[任务事项] 把二分查找题解里从“for(k=0, i=0;i<l; i++)”起、一直到“i = 0; i < s; i++ )”的这段文字一字不差地照录下来。

二分，先将a数组和b数组，再相加成一个数组ab[500*500]。这样就相当于ab[i] + c[j] = s。
再变形一下， ab[i] = s - c[j].
只要在ab数组中用二分查找是否存在s-c[j]就可以了。

AC代码：

#include<iostream>
#include<algorithm>
#include<stdio.h>
using namespace std;
int a[505],b[505],c[505];
int ab[250005];
bool Binary_Search( int a, int l , int R )
{
   //二分
   if( l > R )
     return false;
   int mid = ( l + R ) / 2;
    if (ab[mid] == a )
    return true;
   else if( ab[mid] > a)
    Binary_Search( a, l, mid-1);
   else
    Binary_Search( a, mid+1, R);
}
int main()
{
   int l,n,m;
   int i,j,k;
   int s,sum,cnt = 1;
   while( cin >> l >> n >> m )
   {
      
      for( i = 0; i < l; i++)
       cin >> a[i];
       
       for( i = 0; i < n; i++)
       cin >> b[i];
       
       for( i = 0; i < m; i++)
          cin >> c[i];
         
       for(k=0, i=0;i<l; i++)
       {
         for( j=0; j<n; j++)
            {
               ab[k++] = a[i] + b[j];
         }
         }
         sort( ab, ab + k );
       cin >> s;
      cout << "Case " << cnt++ << ":"<<"\n";
       for( i = 0; i < s; i++ )
       {
          cin >> sum;
            for( j = 0; j < m; j++)
         if ( Binary_Search(sum-c[j] , 0 , k-1) ) //查找是否有满足的和
          break;
          if( j == m)
             puts("NO"); 
          else
            puts("YES");
      }
   }
      return 0;
}

[数据部分]

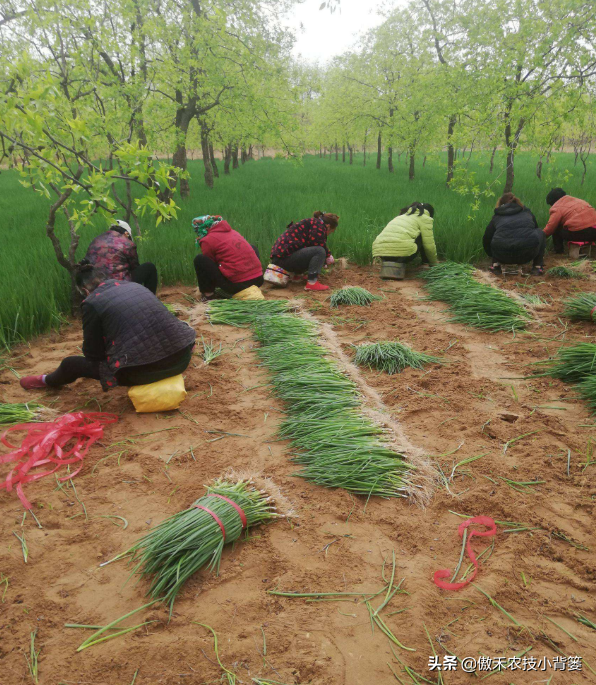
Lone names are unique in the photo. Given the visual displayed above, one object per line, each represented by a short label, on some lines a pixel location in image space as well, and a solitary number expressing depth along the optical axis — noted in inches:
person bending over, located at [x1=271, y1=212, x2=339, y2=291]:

[任务答案]
for(k=0, i=0;i<l; i++)
       {
         for( j=0; j<n; j++)
            {
               ab[k++] = a[i] + b[j];
         }
         }
         sort( ab, ab + k );
       cin >> s;
      cout << "Case " << cnt++ << ":"<<"\n";
       for( i = 0; i < s; i++ )